The main factor when keeping a stud of birds is their general health and over the years as I have built up this family they appear to have developed a very strong immune system which has become very helpful to me with their daily management and losing birds through ill health is not something I encounter very often. However it does happen on occasions because some ailments such as heart attacks and strokes can’t be prevented because they just happen without warning. When a bird becomes ill about (90%) of troubles are usually down to digestive or respiratory problems.These can be kept to a minimum by just good housekeeping. By keeping as young a stud of birds possible along with clean cages, clean water, a good diet and plenty of fresh air is all that is all that is required here.

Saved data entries
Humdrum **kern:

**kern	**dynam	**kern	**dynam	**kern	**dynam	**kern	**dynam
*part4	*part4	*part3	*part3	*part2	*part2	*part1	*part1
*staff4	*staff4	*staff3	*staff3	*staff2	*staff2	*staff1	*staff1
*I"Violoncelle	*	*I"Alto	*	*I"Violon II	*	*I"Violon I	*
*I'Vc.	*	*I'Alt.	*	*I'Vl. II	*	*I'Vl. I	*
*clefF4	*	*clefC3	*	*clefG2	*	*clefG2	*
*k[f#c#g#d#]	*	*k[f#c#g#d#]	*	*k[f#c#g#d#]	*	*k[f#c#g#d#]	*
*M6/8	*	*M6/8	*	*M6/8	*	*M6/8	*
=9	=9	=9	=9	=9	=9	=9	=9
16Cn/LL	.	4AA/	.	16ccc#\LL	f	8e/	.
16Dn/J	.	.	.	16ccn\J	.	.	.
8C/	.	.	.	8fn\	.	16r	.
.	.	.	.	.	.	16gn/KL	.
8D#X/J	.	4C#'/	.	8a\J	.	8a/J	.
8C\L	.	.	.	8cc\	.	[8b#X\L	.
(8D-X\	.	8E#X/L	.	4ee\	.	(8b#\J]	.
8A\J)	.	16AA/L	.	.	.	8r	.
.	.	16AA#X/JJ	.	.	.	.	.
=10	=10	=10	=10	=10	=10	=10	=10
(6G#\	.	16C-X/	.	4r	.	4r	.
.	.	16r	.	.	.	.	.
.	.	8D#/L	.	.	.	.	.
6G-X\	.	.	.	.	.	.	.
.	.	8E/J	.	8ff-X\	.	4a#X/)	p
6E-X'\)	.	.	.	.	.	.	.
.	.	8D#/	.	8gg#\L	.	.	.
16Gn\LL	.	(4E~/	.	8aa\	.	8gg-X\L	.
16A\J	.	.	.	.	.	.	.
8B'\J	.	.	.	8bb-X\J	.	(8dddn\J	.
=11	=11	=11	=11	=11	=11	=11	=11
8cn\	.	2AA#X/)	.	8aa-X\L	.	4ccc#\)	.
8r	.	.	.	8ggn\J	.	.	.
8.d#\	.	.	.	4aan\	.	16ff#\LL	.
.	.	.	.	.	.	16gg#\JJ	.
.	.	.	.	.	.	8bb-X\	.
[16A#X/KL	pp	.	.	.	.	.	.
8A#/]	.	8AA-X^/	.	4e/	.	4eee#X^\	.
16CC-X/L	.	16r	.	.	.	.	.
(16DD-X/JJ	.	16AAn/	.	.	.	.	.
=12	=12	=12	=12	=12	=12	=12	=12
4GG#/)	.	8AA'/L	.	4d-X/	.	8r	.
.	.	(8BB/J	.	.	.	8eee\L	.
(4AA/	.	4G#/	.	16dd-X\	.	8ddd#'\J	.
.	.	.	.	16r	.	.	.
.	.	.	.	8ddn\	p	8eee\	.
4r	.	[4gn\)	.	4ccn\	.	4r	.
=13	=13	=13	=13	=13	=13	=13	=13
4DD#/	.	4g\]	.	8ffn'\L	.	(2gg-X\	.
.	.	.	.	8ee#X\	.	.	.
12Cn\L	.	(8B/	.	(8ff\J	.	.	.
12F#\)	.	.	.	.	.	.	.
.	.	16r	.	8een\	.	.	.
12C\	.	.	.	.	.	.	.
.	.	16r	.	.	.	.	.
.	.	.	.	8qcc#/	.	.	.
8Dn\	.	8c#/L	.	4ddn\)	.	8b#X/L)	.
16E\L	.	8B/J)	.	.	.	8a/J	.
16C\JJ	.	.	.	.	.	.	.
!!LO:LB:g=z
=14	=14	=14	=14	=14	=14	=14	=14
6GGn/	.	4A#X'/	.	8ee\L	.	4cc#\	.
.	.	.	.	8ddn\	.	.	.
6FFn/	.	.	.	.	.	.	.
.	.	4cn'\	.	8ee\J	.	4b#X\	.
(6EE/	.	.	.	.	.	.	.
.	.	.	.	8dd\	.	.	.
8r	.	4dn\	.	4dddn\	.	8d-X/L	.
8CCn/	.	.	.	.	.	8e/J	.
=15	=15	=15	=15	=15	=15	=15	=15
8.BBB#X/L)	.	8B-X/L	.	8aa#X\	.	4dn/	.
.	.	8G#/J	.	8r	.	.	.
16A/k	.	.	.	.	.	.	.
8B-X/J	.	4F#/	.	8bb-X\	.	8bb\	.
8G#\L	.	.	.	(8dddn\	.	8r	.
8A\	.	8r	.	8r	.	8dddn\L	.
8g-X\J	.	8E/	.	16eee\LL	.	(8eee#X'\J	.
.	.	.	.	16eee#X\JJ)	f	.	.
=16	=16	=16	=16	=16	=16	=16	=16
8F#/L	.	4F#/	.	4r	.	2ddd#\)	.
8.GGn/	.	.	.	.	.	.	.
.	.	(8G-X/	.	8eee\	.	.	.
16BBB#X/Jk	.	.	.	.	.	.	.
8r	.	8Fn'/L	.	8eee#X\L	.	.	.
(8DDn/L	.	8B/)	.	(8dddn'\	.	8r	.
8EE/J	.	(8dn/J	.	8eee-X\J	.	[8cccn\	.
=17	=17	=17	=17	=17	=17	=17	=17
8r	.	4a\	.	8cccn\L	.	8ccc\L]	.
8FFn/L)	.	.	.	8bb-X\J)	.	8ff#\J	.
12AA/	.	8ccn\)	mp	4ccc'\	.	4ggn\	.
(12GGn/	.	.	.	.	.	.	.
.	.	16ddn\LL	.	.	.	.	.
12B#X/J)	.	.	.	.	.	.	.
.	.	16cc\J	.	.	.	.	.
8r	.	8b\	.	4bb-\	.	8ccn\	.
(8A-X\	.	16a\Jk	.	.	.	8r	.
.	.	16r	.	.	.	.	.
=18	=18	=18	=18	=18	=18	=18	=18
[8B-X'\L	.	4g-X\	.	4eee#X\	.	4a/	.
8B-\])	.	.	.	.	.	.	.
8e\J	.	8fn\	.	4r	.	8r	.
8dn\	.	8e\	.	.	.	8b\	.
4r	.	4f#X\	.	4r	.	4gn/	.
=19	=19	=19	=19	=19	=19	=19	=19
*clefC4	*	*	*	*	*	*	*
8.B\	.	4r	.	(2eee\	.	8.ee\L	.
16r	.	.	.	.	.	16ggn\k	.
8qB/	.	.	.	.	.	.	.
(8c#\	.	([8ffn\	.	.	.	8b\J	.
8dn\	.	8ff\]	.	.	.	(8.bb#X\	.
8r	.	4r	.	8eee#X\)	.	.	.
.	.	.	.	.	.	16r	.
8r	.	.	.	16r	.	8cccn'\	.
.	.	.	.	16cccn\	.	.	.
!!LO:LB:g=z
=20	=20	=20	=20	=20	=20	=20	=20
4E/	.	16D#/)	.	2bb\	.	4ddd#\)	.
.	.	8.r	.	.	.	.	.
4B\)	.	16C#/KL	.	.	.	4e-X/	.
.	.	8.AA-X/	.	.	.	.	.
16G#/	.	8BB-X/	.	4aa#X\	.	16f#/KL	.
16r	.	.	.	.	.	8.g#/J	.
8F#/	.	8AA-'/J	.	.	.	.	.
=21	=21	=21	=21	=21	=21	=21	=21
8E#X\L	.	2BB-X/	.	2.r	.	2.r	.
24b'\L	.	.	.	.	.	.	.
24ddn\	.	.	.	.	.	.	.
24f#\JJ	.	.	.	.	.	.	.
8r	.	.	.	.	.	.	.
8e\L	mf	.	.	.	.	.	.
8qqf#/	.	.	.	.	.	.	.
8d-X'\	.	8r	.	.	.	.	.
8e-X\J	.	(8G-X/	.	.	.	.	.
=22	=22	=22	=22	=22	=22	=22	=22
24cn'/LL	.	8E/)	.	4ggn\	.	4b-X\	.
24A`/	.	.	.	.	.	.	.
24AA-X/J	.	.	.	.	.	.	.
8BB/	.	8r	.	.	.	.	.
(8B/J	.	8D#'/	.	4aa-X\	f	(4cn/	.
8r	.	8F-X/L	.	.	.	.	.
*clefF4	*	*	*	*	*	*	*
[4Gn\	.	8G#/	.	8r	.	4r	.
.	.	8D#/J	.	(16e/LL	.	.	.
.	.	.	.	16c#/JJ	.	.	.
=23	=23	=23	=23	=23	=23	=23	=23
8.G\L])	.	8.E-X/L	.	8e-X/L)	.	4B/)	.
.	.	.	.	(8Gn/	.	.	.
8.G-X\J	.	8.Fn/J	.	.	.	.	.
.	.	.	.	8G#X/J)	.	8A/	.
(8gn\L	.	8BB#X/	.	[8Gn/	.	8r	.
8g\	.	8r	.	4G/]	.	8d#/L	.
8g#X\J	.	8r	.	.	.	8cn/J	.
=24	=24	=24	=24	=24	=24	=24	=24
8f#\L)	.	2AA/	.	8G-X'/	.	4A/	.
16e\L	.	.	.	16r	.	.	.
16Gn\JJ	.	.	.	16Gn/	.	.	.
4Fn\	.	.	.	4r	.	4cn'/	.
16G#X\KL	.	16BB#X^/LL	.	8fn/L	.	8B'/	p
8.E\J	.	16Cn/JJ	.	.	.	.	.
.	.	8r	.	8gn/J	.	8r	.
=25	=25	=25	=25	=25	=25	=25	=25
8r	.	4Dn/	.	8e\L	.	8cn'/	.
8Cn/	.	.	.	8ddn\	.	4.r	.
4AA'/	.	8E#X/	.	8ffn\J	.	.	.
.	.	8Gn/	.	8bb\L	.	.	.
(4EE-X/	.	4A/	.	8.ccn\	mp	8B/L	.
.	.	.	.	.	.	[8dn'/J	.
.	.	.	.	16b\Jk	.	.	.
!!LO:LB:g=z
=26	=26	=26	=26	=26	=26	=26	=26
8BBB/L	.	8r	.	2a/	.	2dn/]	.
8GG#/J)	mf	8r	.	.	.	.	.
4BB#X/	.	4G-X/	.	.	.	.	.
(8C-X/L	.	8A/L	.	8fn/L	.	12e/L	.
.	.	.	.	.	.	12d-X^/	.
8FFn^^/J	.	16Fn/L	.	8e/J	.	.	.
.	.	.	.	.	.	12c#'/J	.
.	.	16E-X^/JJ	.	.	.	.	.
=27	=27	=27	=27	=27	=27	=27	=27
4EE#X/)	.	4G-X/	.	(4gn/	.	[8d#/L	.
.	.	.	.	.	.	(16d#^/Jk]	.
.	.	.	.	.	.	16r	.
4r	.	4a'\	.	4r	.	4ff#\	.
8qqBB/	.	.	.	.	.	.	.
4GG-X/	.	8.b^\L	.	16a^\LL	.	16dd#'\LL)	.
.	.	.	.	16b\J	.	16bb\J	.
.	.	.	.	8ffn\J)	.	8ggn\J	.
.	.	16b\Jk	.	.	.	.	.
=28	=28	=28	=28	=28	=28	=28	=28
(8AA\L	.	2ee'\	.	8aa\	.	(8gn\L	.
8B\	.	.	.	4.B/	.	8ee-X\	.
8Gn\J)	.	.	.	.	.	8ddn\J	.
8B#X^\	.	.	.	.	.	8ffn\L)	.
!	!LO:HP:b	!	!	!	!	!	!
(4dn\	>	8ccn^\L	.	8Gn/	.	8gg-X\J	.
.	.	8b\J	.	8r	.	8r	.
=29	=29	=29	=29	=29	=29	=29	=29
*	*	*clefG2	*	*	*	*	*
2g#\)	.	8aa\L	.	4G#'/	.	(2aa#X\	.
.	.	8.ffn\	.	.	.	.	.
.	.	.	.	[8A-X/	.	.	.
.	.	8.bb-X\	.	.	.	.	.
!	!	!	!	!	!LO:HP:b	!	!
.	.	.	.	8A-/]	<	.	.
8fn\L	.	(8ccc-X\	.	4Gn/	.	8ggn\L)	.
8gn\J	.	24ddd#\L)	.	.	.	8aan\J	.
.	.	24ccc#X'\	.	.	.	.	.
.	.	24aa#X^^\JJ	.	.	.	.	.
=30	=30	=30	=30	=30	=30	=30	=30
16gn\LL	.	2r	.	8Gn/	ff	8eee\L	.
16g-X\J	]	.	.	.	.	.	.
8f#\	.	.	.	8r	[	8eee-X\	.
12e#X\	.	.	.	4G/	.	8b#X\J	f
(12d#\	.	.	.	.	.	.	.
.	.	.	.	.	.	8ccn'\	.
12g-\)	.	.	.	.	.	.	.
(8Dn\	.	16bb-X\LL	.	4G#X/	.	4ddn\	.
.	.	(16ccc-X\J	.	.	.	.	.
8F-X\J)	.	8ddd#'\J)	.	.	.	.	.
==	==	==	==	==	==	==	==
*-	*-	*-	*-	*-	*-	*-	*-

**WHAT IS BEING ASKED**
Quote the passage on bird health starting at "The main factor" and ending at "that is required here.". These rows have no connection to the text on bird health.

**RESPONSE AREA**
The main factor when keeping a stud of birds is their general health and over the years as I have built up this family they appear to have developed a very strong immune system which has become very helpful to me with their daily management and losing birds through ill health is not something I encounter very often. However it does happen on occasions because some ailments such as heart attacks and strokes can’t be prevented because they just happen without warning. When a bird becomes ill about (90%) of troubles are usually down to digestive or respiratory problems.These can be kept to a minimum by just good housekeeping. By keeping as young a stud of birds possible along with clean cages, clean water, a good diet and plenty of fresh air is all that is all that is required here.